Les croyants du Moyen-Âge aimaient les courbes, au point d’en multiplier le signe dans leurs cathédrales, se substituant aux angles droits rigides des temples gréco-romains et des basiliques paléochrétiennes. Les jouisseurs de toutes les époques y ont vu le symbole par excellence de l’érotisme, comme un condensé du corps féminin, et l’expression géométrique la plus pure de la vie elle-même. Le croyant de l’an 2020, qui fait fi de cette dernière interprétation, trop frivole à son goût, s’en remet aussi aux arcs de cercles, aux arcs en plein cintre et aux arcs brisés, au point d’essayer d’y déceler l’avenir, à coup de savants calculs de tangente. Le traçage de courbes sur le plateau de BFM TV s’est définitivement imposé comme la nouvelle manière de sonder les entrailles de poulets sur les marches du temple d’Esculape. Après Olivier Veran en mars dernier qui avait croqué le concept désormais fameux du « Flatten the curve » avec son stylo Montblanc devant les caméras, l’épidémiologiste Catherine Hill s’extasiait dernièrement que les chiffres de progression du nombre de malades en réanimation, reportés sur une échelle logarithmique, coïncidait jusqu’ici avec les « petits points » tracés au préalable sur sa feuille. Un astrologue sumérien n’aurait pas mieux parlé 6 000 ans auparavant, du haut de sa ziggourat, en reliant entre elles Bételgeuse et Proxima du Centaure.

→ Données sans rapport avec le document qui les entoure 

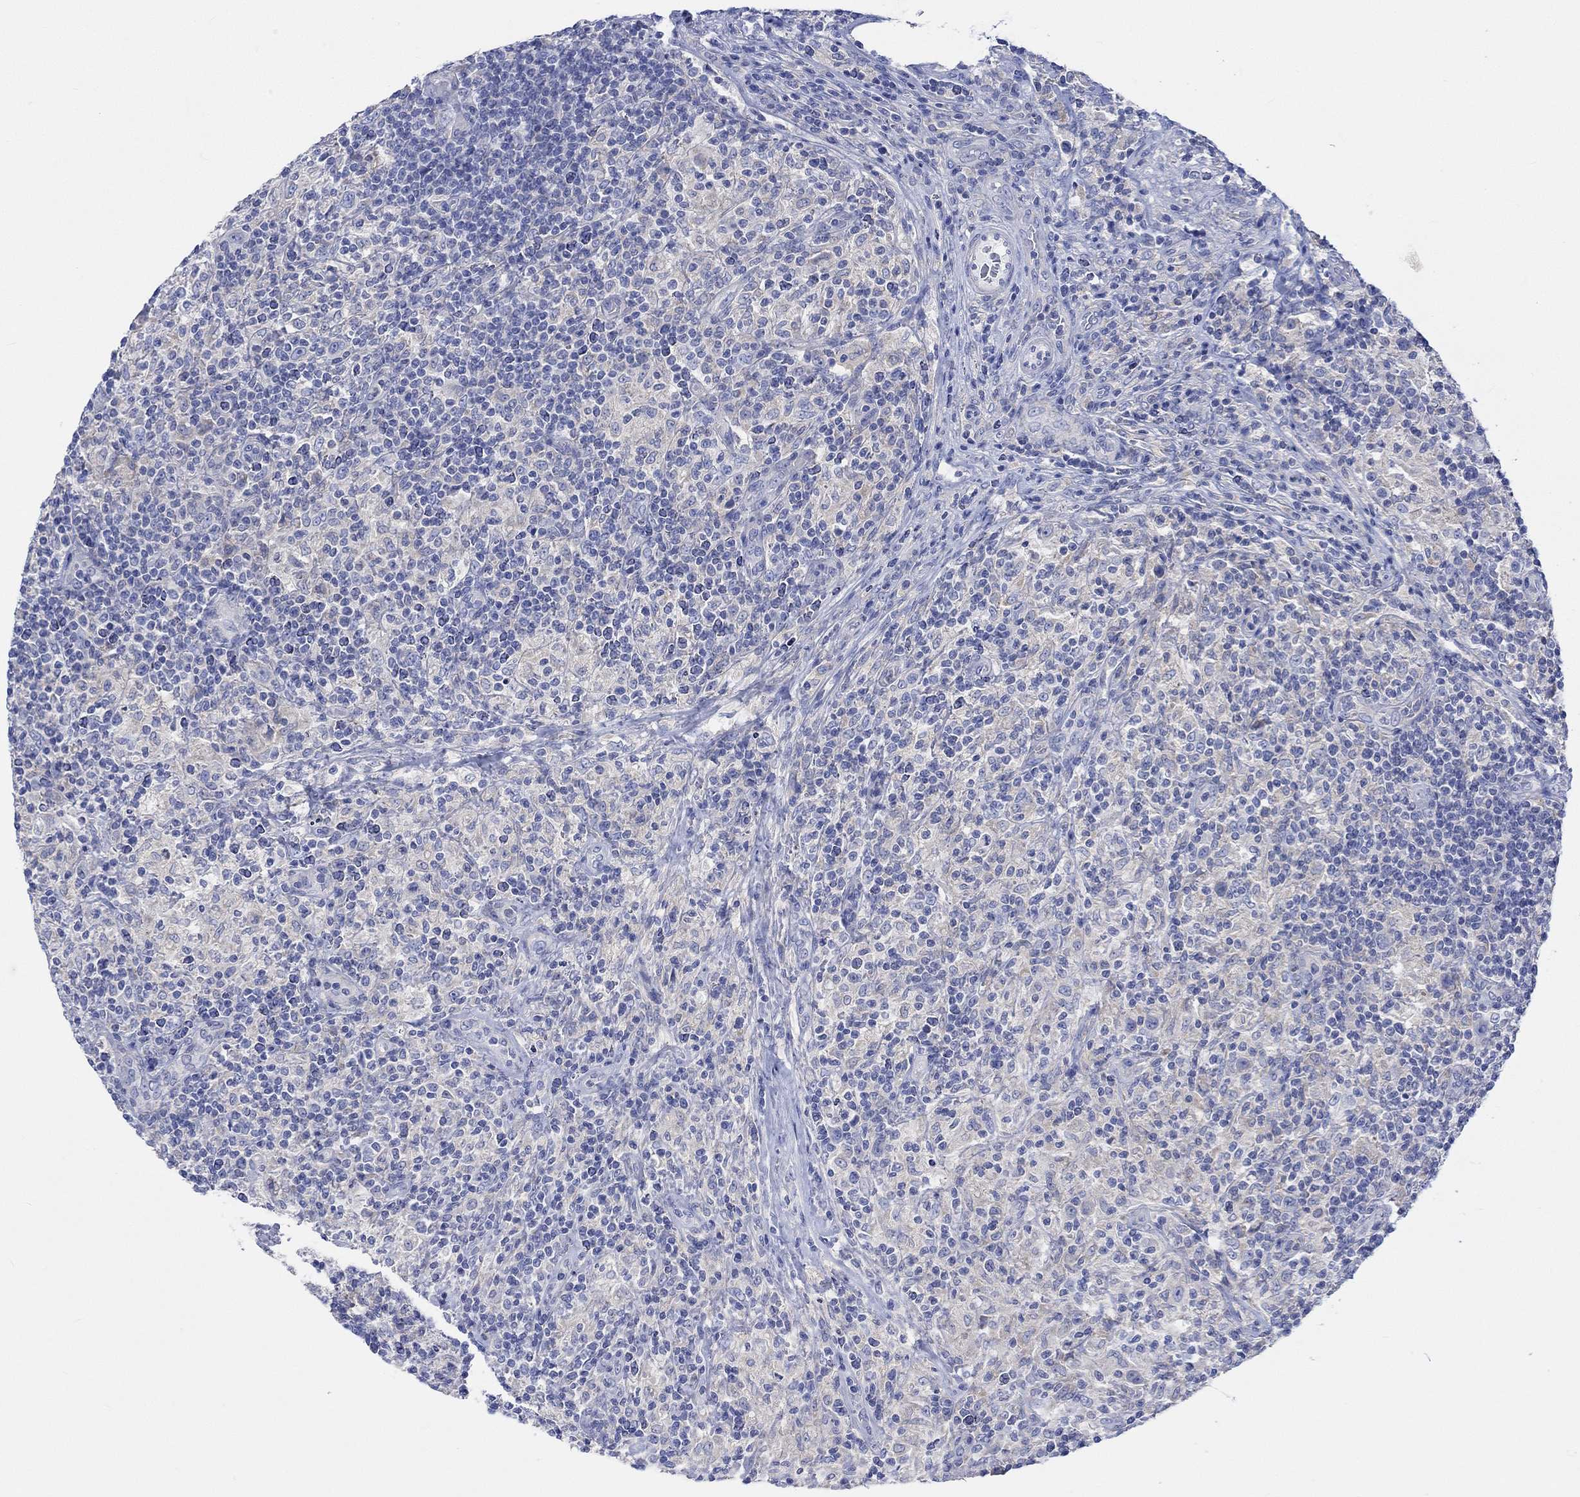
{"staining": {"intensity": "negative", "quantity": "none", "location": "none"}, "tissue": "lymphoma", "cell_type": "Tumor cells", "image_type": "cancer", "snomed": [{"axis": "morphology", "description": "Hodgkin's disease, NOS"}, {"axis": "topography", "description": "Lymph node"}], "caption": "Immunohistochemical staining of human Hodgkin's disease shows no significant staining in tumor cells. Nuclei are stained in blue.", "gene": "REEP6", "patient": {"sex": "male", "age": 70}}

« Tout commence en mystique et finit en politique », écrivait Charles Péguy. Il est à soupçonner fortement que le confinement dans sa première version, que nous décrivions dans sa phase terminale comme un « problème moral et politique », a probablement débuté sa carrière sur le marché des solutions politiques, de manière souterraine dans le domaine de la mystique, et s’y tiendra tapis à chaque accalmie, attendant son heure pour ressurgir comme un vampire.  « J’ai mal usé de ma santé, et vous m’en avez justement puni », écrivait Pascal sur son lit de douleurs. « Tout le malheur des hommes vient de ne savoir pas demeurer en repos, dans une chambre », déplorait encore le philosophe janséniste qu’on rhabillerait volontiers en prophète du XXIe siècle. Devant une proposition si séduisante, on voit mal en effet comment la société française ne se laisserait pas convaincre par un deuxième confinement – tant l’instinct d’auto-flagellation semble constant dans l’histoire de France depuis la Restauration. Un parti d’ordre moral répondra toujours présent en France pour expier la Révolution française, la Commune, la Belle Epoque, le Front populaire, les Trente Glorieuses et les apéros en plein air de l’été 2020.